The trouble is, at this moment, we are not sure exactly what that is. There are long and arduous negotiations ahead, all shrouded in an ominous cloud of uncertainty.

Invest Europe deputy chief executive Michael Collins told us Friday that the industry body’s first priority would be to ascertain the exact process ahead and the timetable for its implementation.

There is clearly much to be unpacked from a legal and regulatory perspective, and we shall endeavour to help readers make sense of developments over the coming weeks, months, and, most likely, years.

For one thing, the European private equity community is still getting to grips with the Alternative Investment Fund Managers Directive, ironing out issues with its first iteration and gearing up for the re-write. Following a Brexit, the UK’s status will eventually change to that of a third-party country, something likely to be top of mind both for negotiators in Brussels and for UK fund managers looking to return to market next year and beyond.

There’s also the possibility that some firms may choose to relocate to safer shores. MJ Hudson managing partner Eamon Devlin told pfm before Friday’s result that private equity funds have been reviewing their legal structures to see how they could move them from the UK in order to remain in the EU.

“Luxembourg will be a big gainer,” he said.

But, as any fund manager will be quick to point out, where there is adversity, there is opportunity.

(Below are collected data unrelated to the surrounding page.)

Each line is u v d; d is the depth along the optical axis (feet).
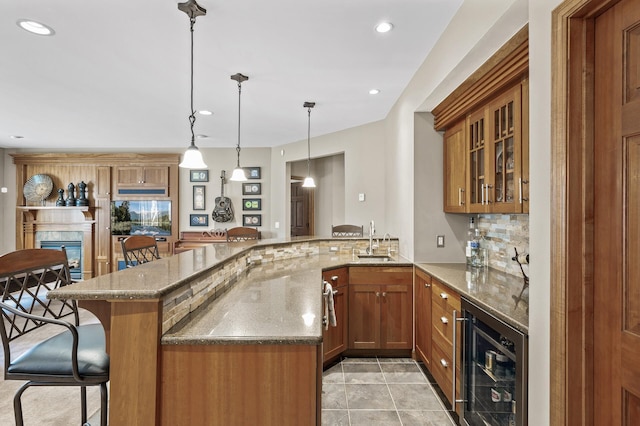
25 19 7.14
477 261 9.43
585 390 3.86
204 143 20.11
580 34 3.89
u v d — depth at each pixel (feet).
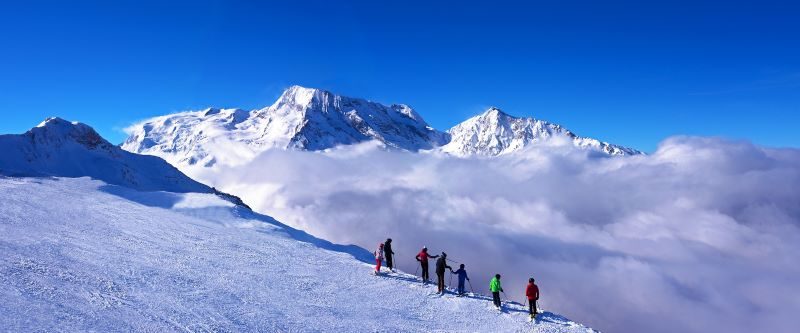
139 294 53.01
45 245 67.21
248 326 49.24
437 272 78.84
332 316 59.06
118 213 109.91
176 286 58.85
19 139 228.22
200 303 53.83
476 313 69.41
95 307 45.88
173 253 77.41
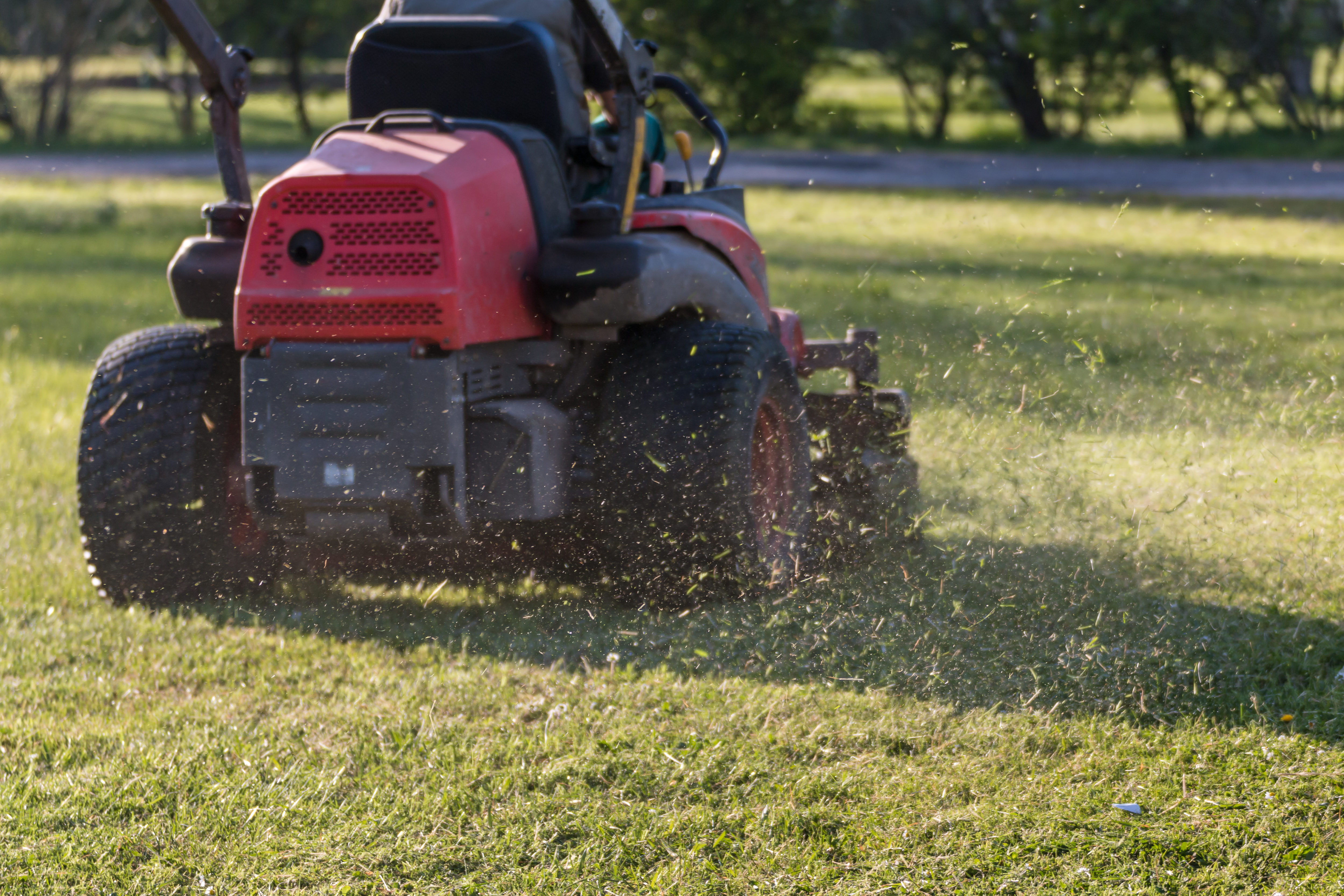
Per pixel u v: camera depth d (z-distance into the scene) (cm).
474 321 666
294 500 682
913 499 858
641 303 691
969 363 1202
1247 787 510
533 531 759
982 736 556
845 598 732
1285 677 616
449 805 509
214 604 770
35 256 2572
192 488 758
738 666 645
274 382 675
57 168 5022
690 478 710
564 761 539
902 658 642
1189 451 930
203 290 737
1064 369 1180
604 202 717
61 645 693
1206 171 4188
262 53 6831
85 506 751
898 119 6712
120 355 779
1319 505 819
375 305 661
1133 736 554
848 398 902
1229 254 2341
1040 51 5200
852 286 1955
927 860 466
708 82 5969
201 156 5612
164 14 729
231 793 520
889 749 550
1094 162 4650
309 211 670
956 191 3819
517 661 661
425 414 664
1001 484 876
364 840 486
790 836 483
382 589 793
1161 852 468
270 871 468
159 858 476
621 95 758
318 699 614
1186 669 620
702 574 721
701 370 729
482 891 455
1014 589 723
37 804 515
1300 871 456
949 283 1980
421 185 654
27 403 1358
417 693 616
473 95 763
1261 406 1036
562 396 746
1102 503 834
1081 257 2331
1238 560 751
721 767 534
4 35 6556
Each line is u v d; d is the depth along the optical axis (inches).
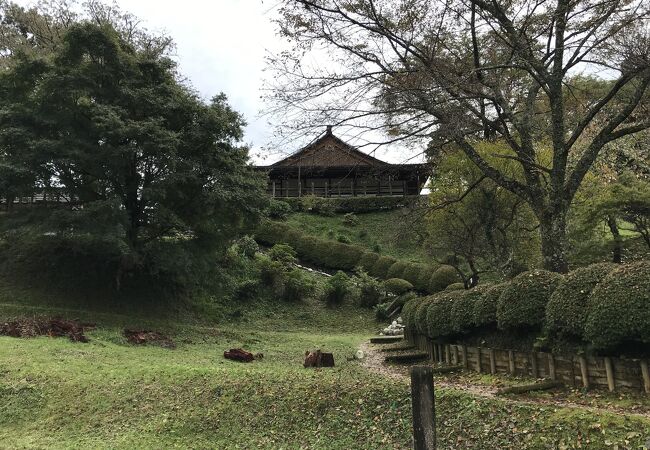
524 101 441.1
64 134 614.5
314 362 452.4
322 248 1079.0
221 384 319.3
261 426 267.4
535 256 573.6
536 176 387.5
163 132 599.5
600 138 365.4
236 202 665.0
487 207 557.0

If the industry lobbies with energy and vigor for its needs in London and Brussels, it could find itself well positioned for the future. This is not the first time that the industry has weathered a storm; and as Gerry Murphy, chairman of Blackstone Europe and newly installed Invest Europe chair, told pfm last week, “any post-Brexit period of uncertainty will be nothing like what we went through in 2008, and our industry came through that crisis in quite good shape.”

The private equity industry has proven itself resilient and adaptable in the past. It can do so again.